What you need to do
When you reach the listing below, copy each line exactly.

** Dataset content follows **

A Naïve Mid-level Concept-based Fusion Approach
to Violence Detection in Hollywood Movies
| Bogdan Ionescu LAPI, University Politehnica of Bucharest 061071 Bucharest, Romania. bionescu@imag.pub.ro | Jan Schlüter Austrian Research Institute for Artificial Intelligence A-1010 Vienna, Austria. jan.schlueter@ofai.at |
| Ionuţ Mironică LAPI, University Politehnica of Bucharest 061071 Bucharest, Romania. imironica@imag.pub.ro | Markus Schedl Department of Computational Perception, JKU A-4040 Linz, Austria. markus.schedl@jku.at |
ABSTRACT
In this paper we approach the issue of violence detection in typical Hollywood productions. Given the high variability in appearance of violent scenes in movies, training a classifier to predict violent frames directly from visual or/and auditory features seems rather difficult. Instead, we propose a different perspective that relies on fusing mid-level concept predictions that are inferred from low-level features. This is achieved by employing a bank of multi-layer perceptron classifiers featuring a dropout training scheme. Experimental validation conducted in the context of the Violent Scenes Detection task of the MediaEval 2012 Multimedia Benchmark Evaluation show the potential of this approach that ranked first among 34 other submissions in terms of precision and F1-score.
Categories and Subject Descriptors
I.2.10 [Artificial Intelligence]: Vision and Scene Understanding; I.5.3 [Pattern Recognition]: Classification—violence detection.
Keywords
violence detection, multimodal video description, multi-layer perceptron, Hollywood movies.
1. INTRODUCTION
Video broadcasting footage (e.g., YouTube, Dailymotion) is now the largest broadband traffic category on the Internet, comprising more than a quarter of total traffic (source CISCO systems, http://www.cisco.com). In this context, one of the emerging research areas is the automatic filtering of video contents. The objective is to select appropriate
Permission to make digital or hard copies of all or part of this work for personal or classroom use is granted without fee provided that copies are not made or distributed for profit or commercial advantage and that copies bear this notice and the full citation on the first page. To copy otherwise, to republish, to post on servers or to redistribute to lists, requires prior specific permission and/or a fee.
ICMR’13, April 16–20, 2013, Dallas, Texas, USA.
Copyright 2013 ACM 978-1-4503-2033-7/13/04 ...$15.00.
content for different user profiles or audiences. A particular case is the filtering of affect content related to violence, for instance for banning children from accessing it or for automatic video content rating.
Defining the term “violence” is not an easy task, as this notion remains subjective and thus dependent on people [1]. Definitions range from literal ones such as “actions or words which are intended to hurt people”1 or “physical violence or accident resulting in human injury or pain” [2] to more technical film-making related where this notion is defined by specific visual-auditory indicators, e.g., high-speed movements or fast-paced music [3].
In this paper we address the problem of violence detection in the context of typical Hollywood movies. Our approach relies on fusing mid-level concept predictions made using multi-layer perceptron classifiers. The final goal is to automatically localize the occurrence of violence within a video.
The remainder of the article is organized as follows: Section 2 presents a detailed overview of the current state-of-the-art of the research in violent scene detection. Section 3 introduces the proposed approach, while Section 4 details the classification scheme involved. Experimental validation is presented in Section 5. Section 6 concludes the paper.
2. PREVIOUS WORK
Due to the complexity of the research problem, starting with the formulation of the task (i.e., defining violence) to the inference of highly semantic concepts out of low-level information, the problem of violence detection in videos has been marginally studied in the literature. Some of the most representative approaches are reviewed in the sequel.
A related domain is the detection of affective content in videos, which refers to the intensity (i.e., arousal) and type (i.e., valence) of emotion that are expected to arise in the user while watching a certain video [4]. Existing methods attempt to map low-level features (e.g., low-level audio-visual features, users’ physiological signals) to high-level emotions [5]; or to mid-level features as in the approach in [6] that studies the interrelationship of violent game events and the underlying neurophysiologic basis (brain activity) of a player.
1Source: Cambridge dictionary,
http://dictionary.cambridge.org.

** End of Dataset content **

Expected answer
A Naïve Mid-level Concept-based Fusion Approach
to Violence Detection in Hollywood Movies
| Bogdan Ionescu LAPI, University Politehnica of Bucharest 061071 Bucharest, Romania. bionescu@imag.pub.ro | Jan Schlüter Austrian Research Institute for Artificial Intelligence A-1010 Vienna, Austria. jan.schlueter@ofai.at |
| Ionuţ Mironică LAPI, University Politehnica of Bucharest 061071 Bucharest, Romania. imironica@imag.pub.ro | Markus Schedl Department of Computational Perception, JKU A-4040 Linz, Austria. markus.schedl@jku.at |
ABSTRACT
In this paper we approach the issue of violence detection in typical Hollywood productions. Given the high variability in appearance of violent scenes in movies, training a classifier to predict violent frames directly from visual or/and auditory features seems rather difficult. Instead, we propose a different perspective that relies on fusing mid-level concept predictions that are inferred from low-level features. This is achieved by employing a bank of multi-layer perceptron classifiers featuring a dropout training scheme. Experimental validation conducted in the context of the Violent Scenes Detection task of the MediaEval 2012 Multimedia Benchmark Evaluation show the potential of this approach that ranked first among 34 other submissions in terms of precision and F1-score.
Categories and Subject Descriptors
I.2.10 [Artificial Intelligence]: Vision and Scene Understanding; I.5.3 [Pattern Recognition]: Classification—violence detection.
Keywords
violence detection, multimodal video description, multi-layer perceptron, Hollywood movies.
1. INTRODUCTION
Video broadcasting footage (e.g., YouTube, Dailymotion) is now the largest broadband traffic category on the Internet, comprising more than a quarter of total traffic (source CISCO systems, http://www.cisco.com). In this context, one of the emerging research areas is the automatic filtering of video contents. The objective is to select appropriate
Permission to make digital or hard copies of all or part of this work for personal or classroom use is granted without fee provided that copies are not made or distributed for profit or commercial advantage and that copies bear this notice and the full citation on the first page. To copy otherwise, to republish, to post on servers or to redistribute to lists, requires prior specific permission and/or a fee.
ICMR’13, April 16–20, 2013, Dallas, Texas, USA.
Copyright 2013 ACM 978-1-4503-2033-7/13/04 ...$15.00.
content for different user profiles or audiences. A particular case is the filtering of affect content related to violence, for instance for banning children from accessing it or for automatic video content rating.
Defining the term “violence” is not an easy task, as this notion remains subjective and thus dependent on people [1]. Definitions range from literal ones such as “actions or words which are intended to hurt people”1 or “physical violence or accident resulting in human injury or pain” [2] to more technical film-making related where this notion is defined by specific visual-auditory indicators, e.g., high-speed movements or fast-paced music [3].
In this paper we address the problem of violence detection in the context of typical Hollywood movies. Our approach relies on fusing mid-level concept predictions made using multi-layer perceptron classifiers. The final goal is to automatically localize the occurrence of violence within a video.
The remainder of the article is organized as follows: Section 2 presents a detailed overview of the current state-of-the-art of the research in violent scene detection. Section 3 introduces the proposed approach, while Section 4 details the classification scheme involved. Experimental validation is presented in Section 5. Section 6 concludes the paper.
2. PREVIOUS WORK
Due to the complexity of the research problem, starting with the formulation of the task (i.e., defining violence) to the inference of highly semantic concepts out of low-level information, the problem of violence detection in videos has been marginally studied in the literature. Some of the most representative approaches are reviewed in the sequel.
A related domain is the detection of affective content in videos, which refers to the intensity (i.e., arousal) and type (i.e., valence) of emotion that are expected to arise in the user while watching a certain video [4]. Existing methods attempt to map low-level features (e.g., low-level audio-visual features, users’ physiological signals) to high-level emotions [5]; or to mid-level features as in the approach in [6] that studies the interrelationship of violent game events and the underlying neurophysiologic basis (brain activity) of a player.
1Source: Cambridge dictionary,
http://dictionary.cambridge.org.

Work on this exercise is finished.